The firm sources local subcontractors for their builds, and trains them on the job. “The subcontractors have been trained by us, and now they know how to build Passive Houses and can bring that training to other projects,” Bassler says. “The outcome could be significant. The mechanical subcontractor, for instance, gained credentials as a qualified installer of heat pumps standard to Passive Houses.” North River also holds workshops in their buildings to train other builders, architects, and realtors.
“Subcontractor by subcontractor, and trainee by trainee, we’re building a cohort that recognizes the importance of energy efficiency,” she adds. “There’s some skepticism at first, but that sparks conversation.”
Efficiency, Not Trends
The homes themselves are as stunning as they are functional. Basten Farm was named after the family who first owned the property. The Flexhouses on the site are named Basten Farm North and Basten Farm South.
The North home measures 2,544 square feet on 7.75 acres, with three bedrooms and three baths. The exterior is LunaWood, a thermally modified spruce. It has a naturally golden color that will mature to a silvery grey. Lighting in the home is from Kingston-based RBW. The kitchen has SpaceTheory cabinetry.

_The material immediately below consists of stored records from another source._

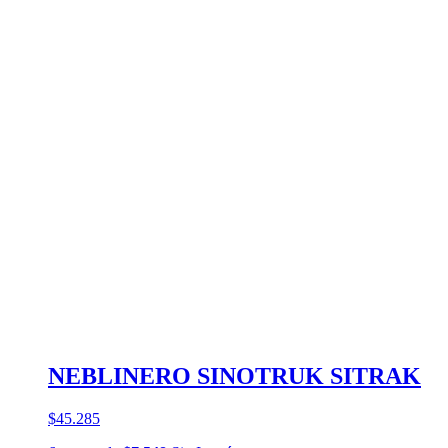
NEBLINERO SINOTRUK SITRAK
$45.285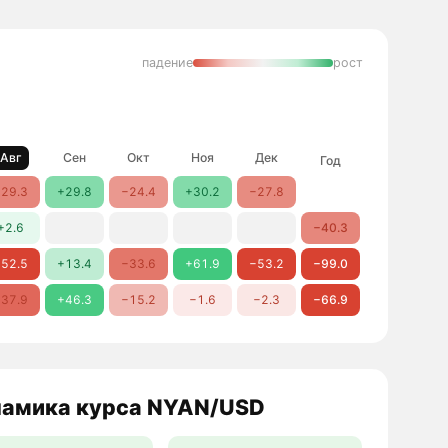
падение
рост
Авг
Сен
Окт
Ноя
Дек
Год
29.3
+29.8
−24.4
+30.2
−27.8
+2.6
−40.3
52.5
+13.4
−33.6
+61.9
−53.2
−99.0
37.9
+46.3
−15.2
−1.6
−2.3
−66.9
амика курса NYAN/USD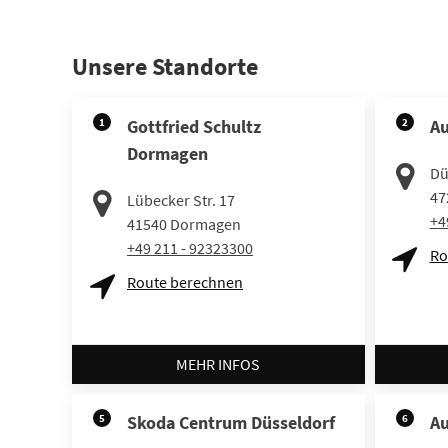
Unsere Standorte
1
Gottfried Schultz
2
Au
Dormagen
Dü
47
Lübecker Str. 17
+4
41540
Dormagen
+49 211 - 92323300
Ro
Route berechnen
MEHR INFOS
5
Skoda Centrum Düsseldorf
6
Au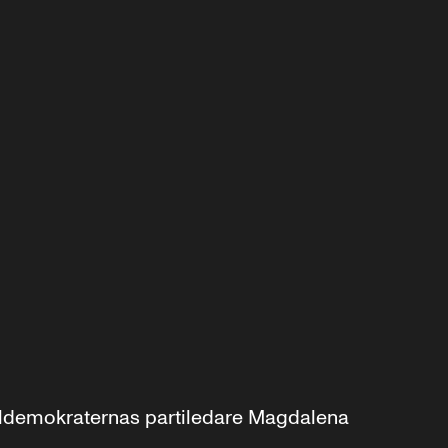
aldemokraternas partiledare Magdalena 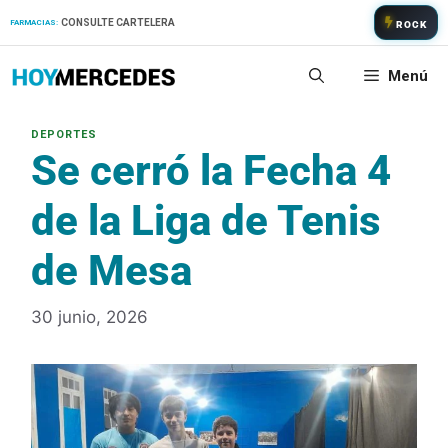
Saltar
CONSULTE CARTELERA
FARMACIAS:
ROCK
al
contenido
Menú
Se cerró la Fecha 4
de la Liga de Tenis
de Mesa
30 junio, 2026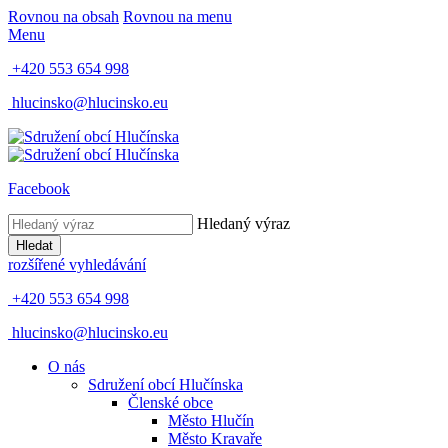
Rovnou na obsah
Rovnou na menu
Menu
+420 553 654 998
hlucinsko@hlucinsko.eu
Facebook
Hledaný výraz
Hledat
rozšířené vyhledávání
+420 553 654 998
hlucinsko@hlucinsko.eu
O nás
Sdružení obcí Hlučínska
Členské obce
Město Hlučín
Město Kravaře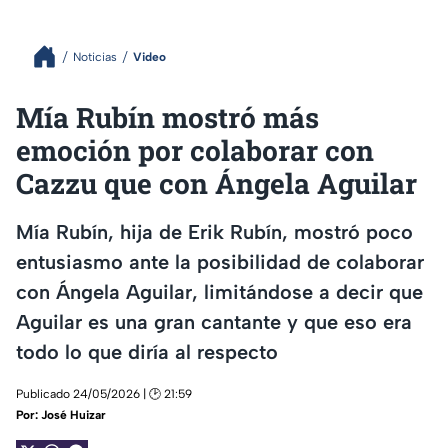
Noticias
Video
Mía Rubín mostró más
emoción por colaborar con
Cazzu que con Ángela Aguilar
Mía Rubín, hija de Erik Rubín, mostró poco
entusiasmo ante la posibilidad de colaborar
con Ángela Aguilar, limitándose a decir que
Aguilar es una gran cantante y que eso era
todo lo que diría al respecto
Publicado 24/05/2026 | 🕑 21:59
Por:
José Huizar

The South home measures 2,400 square feet on 13.3 acres, with three bedrooms and 2.5 baths, plus a main-floor home office. Its exterior is a dramatic, black-painted pine. The kitchen and bathroom cabinets are from local cabinetmaker DCN Woodworking. Like many modern builds, this home has a Scandinavian minimalist feel with light wood accents throughout. Pops of amazing color show up in Popham Design’s Moroccan concrete tile that forms a kitchen backsplash and fills the walls of a walk-in shower in one of the bathrooms.
Both houses are sited to take advantage of outdoor views, recognizing again that beauty is as important as function. “For me, the design goal is always to make beautiful things that have Passive House principles baked in, rather than designing homes that make the technology apparent,” says Chris Ruel, North River’s operating director. “Balancing expansive views with tight-framed vignettes, modern detailing with warm finishes, and an honest palette—for example, concrete floors because it’s the most efficient floor within our system, not because it is a trend.”
The kitchens are designed with step-saving and adaptability in mind. The kitchens have movable islands, for instance, to accommodate larger dining events when needed. “What we offer is a highly flexible kitchen,” Reynolds says. “It’s a ‘one-touch’ kitchen, where dishes dry in place and space is used effectively.”
Other low-maintenance elements include waterproof plaster in the bathrooms, peastone gravel around the perimeter of the houses, and North River’s own wildflower mix—a proprietary blend that means no lawnmowing and fewer habitat for nuisance critters. “Our thing is zero energy, zero maintenance, and zero ticks,” says Reynolds.
North River Architecture’s techniques and passion are innovative, and they hope to lead the charge toward making net-zero living more mainstream.
“I think that our work as designers and builders gives us a unique seat at the table with families as we create their most intimate spaces,” Ruel concludes. “While this is a joy, it is also a responsibility. We must give them spaces that root them to a place, bring them comfort and enjoyment, but to also build in a way which shows the generation that will grow into these homes how seriously we take the charge to make sustainable stewardship the norm in our lives.”